* Provided material
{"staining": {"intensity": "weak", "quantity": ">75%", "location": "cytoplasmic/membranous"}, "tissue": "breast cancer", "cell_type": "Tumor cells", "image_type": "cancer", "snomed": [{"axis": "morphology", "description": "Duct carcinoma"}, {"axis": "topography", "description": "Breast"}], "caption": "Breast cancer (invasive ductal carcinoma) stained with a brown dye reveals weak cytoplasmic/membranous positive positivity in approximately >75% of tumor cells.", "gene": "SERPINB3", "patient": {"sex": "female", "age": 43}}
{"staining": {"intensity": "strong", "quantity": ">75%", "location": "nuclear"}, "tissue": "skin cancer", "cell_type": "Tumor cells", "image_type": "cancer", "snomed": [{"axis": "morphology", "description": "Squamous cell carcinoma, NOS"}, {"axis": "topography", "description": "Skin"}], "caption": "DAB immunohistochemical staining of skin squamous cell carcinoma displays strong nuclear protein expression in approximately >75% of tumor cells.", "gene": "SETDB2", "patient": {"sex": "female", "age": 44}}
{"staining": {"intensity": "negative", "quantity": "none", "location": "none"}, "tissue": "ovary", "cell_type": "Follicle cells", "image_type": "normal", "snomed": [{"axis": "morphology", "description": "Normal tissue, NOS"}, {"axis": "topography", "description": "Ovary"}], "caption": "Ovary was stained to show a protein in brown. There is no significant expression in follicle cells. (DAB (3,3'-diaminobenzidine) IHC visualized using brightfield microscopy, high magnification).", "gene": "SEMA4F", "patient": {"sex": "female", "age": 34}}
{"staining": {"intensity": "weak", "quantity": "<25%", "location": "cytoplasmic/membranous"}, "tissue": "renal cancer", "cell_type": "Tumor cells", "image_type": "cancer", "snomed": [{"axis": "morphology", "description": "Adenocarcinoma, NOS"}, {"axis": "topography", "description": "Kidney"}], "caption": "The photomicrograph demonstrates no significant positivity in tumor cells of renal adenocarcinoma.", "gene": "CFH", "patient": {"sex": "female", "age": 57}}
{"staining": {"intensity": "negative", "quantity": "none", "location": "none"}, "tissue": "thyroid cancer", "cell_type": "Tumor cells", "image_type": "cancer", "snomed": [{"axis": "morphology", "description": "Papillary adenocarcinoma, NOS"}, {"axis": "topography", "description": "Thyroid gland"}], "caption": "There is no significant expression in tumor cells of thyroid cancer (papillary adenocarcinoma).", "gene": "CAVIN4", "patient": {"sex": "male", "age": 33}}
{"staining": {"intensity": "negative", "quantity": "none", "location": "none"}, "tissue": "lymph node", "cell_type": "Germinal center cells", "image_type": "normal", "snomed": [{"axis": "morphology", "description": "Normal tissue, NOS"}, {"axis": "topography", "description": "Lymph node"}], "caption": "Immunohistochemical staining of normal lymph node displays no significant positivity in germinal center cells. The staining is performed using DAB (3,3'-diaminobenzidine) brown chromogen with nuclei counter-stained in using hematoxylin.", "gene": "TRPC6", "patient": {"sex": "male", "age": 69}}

* To do
A word-for-word copy of the entries, from the first line through the line containing "staining of skin", is the whole answer.

* Output
{"staining": {"intensity": "weak", "quantity": ">75%", "location": "cytoplasmic/membranous"}, "tissue": "breast cancer", "cell_type": "Tumor cells", "image_type": "cancer", "snomed": [{"axis": "morphology", "description": "Duct carcinoma"}, {"axis": "topography", "description": "Breast"}], "caption": "Breast cancer (invasive ductal carcinoma) stained with a brown dye reveals weak cytoplasmic/membranous positive positivity in approximately >75% of tumor cells.", "gene": "SERPINB3", "patient": {"sex": "female", "age": 43}}
{"staining": {"intensity": "strong", "quantity": ">75%", "location": "nuclear"}, "tissue": "skin cancer", "cell_type": "Tumor cells", "image_type": "cancer", "snomed": [{"axis": "morphology", "description": "Squamous cell carcinoma, NOS"}, {"axis": "topography", "description": "Skin"}], "caption": "DAB immunohistochemical staining of skin squamous cell carcinoma displays strong nuclear protein expression in approximately >75% of tumor cells.", "gene": "SETDB2", "patient": {"sex": "female", "age": 44}}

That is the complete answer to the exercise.